Salary packaging company McMillan Shakespeare has broken its silence to the market after six weeks of refusing to talk to analysts, shareholders or the media.
But the company – whose share price fell 50 per cent in July following a Rudd government proposal to abolish tax breaks for employer-provided cars – has refused to give a profit guidance for the current financial year, saying it was still too early to give an outlook.
McMillan has been scathing of the Rudd government's proposal to get rid of the tax benefit which it relies on heavily for revenue – despite it never being enacted as a policy.
After opening at $12.34 this morning, shares in the company fell to as low as $12.10 before rebounding to reach a high of $12.63.

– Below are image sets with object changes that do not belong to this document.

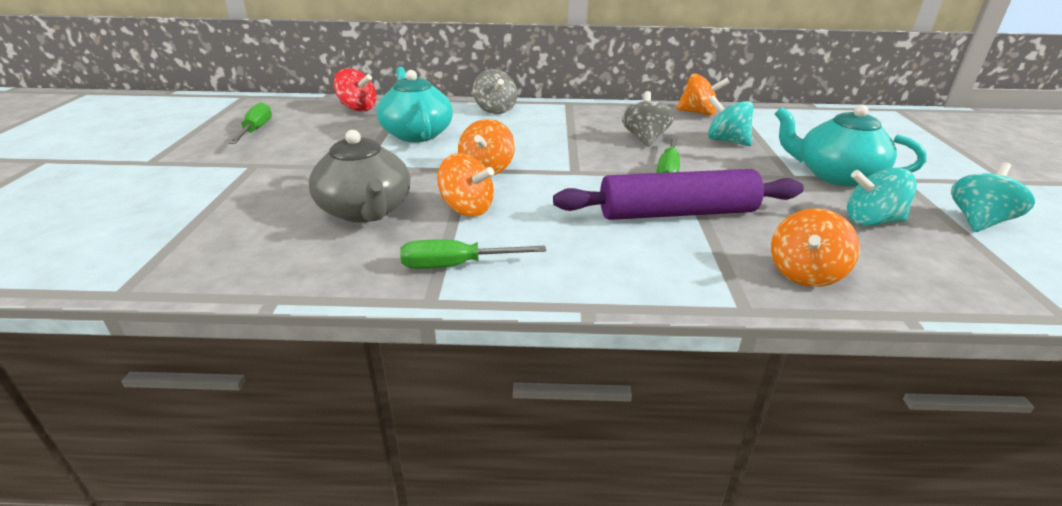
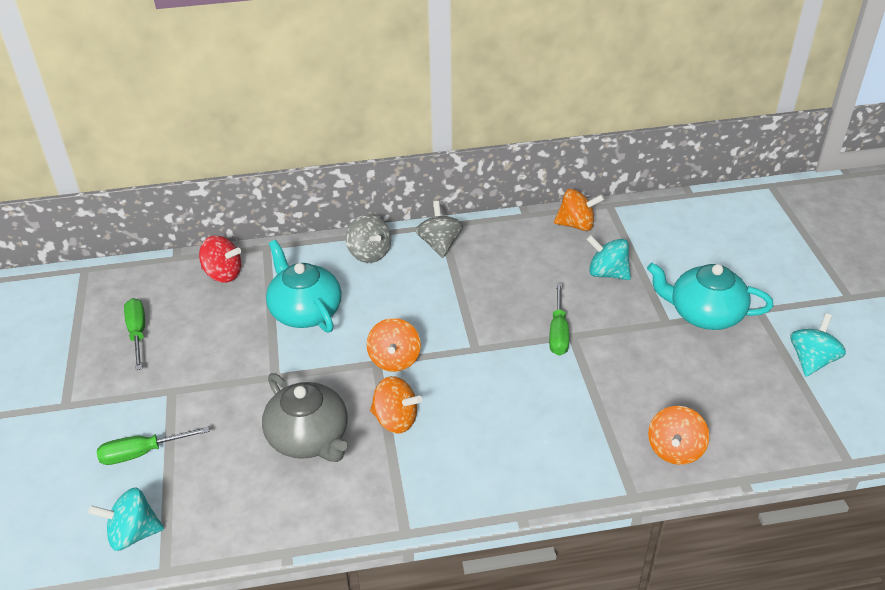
camera: 10 degrees left, 10 degrees up
green screwdriver [400,240,546,269] -> green screwdriver moved to [97,426,210,465]
purple rolling pin [553,169,804,220] -> none
grey spinning top [622,91,674,147] -> grey spinning top moved to [416,201,463,258]
turquoise spinning top [847,168,917,226] -> turquoise spinning top moved to [88,488,164,551]

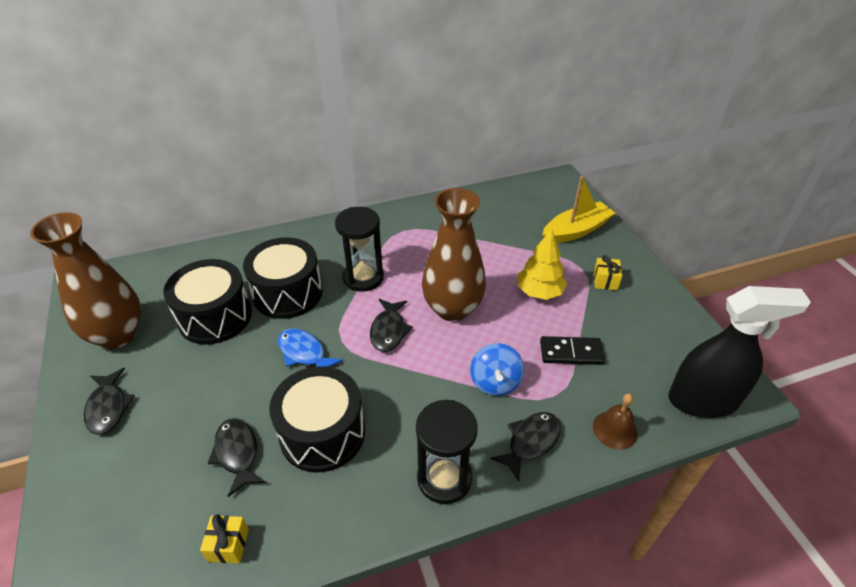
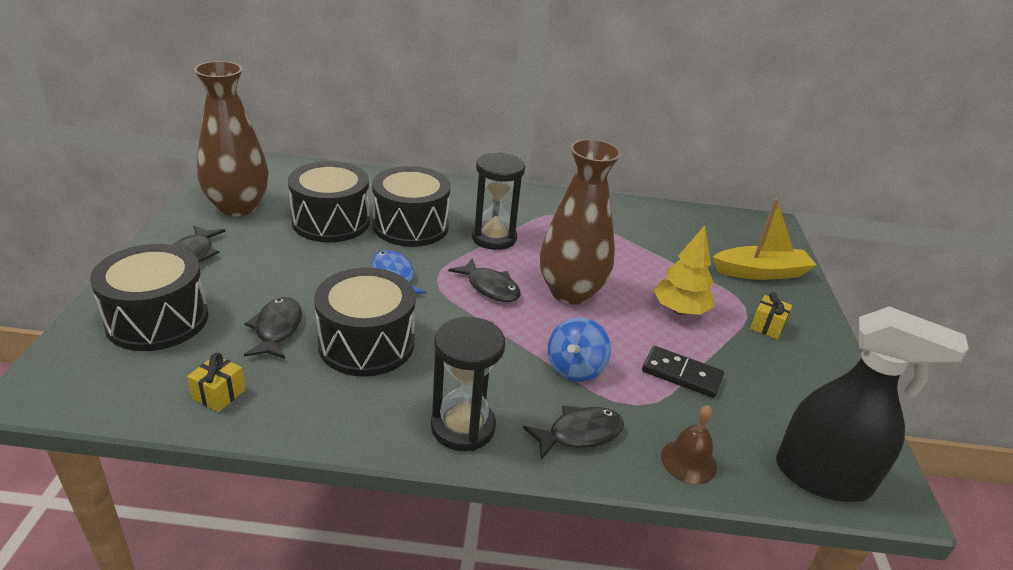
camera: 20 degrees right, 10 degrees down
black fish [370,299,413,352] -> black fish turned 75 degrees counterclockwise [448,258,521,302]
none -> black drum [90,244,208,351]

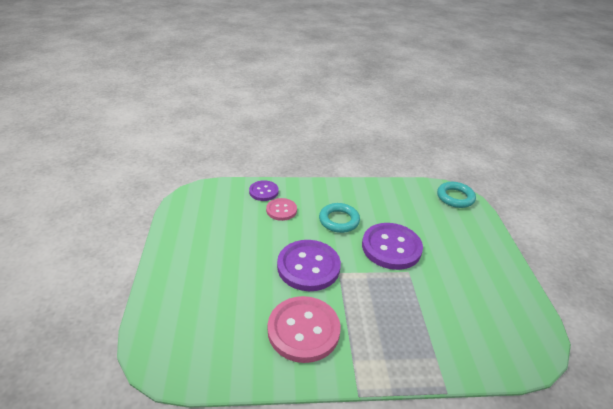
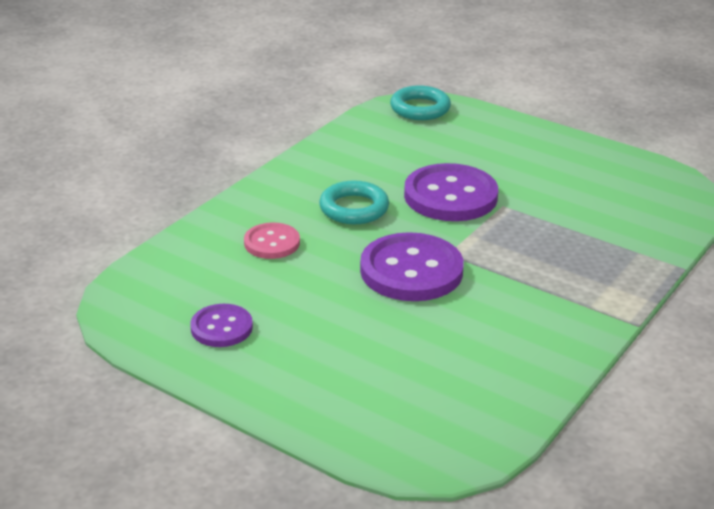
camera: 50 degrees left, 5 degrees down
purple button [249,180,279,201] -> purple button moved to [190,304,253,347]
pink button [268,296,341,363] -> none

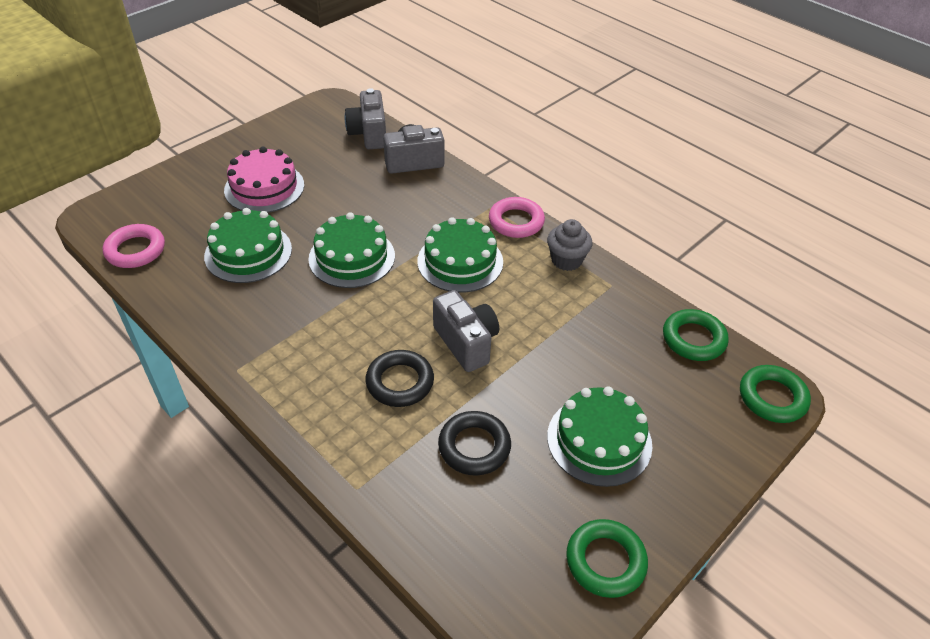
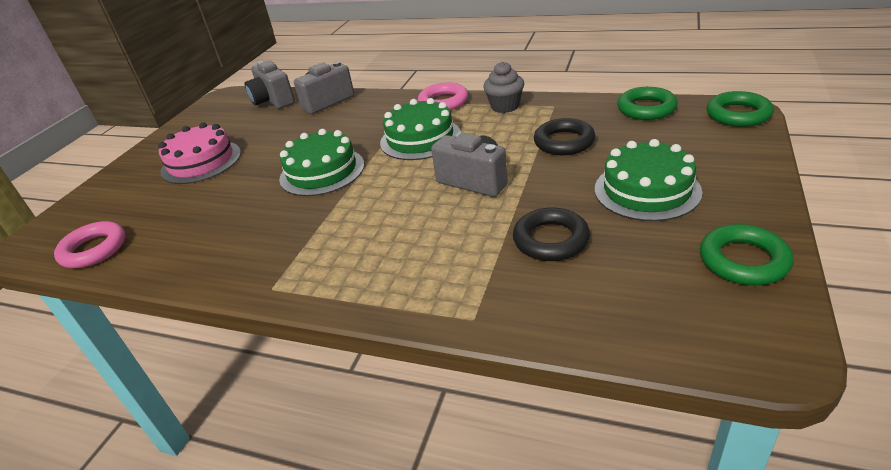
camera: 20 degrees left, 10 degrees down
green cake [204,208,292,283] -> none
black ring [365,350,434,407] -> black ring moved to [534,118,595,155]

The proposed changes are now set to be reversed by the Coalition government, but despite this, McMillan chief executive Michael Kay said it was still too early to say when business would return to normal.
"We think Labor's announcement on the proposed taxes and air bubble created in our system is likely to have a material adverse effect on our remuneration services segment in FY14," he said.
"But due to a raft of uncertainties, we really have no present view about what that is going to be."
Mr Kay said investors would have to wait until the company's annual general meeting in October to be given a profit guidance.
"There are a lot of pluses and minuses, and we really don't have a clue. But we'll have a better idea come the AGM.
McMillan's revenue streams rely heavily on the near-three-decade-old tax break. The Rudd government had proposed to abolish the concession to pay for the shortfall left by scrapping the carbon tax.
Following the announcement, the company had asked the ASX if it could remain in a trading halt until after the election. But the ASX rejected the request, and McMillan shares fell more than 50 per cent.
It then took the unprecedented step of saying it would refuse to talk to analysts, shareholders or the media until the outcome of the federal election was known.
McMillan posted a net profit of $62.1 million for the year to June, up 14.5 per cent from a year earlier.
It told investors during a briefing this morning that regulatory risk was a permanent sensitivity to its business.
"Regulatory risk is a permanent one," Mr Kay said. "Some people will take view that regulation risk has increased, some will take the view that it has significantly decreased."
"I'll leave it up to market participants to form their view."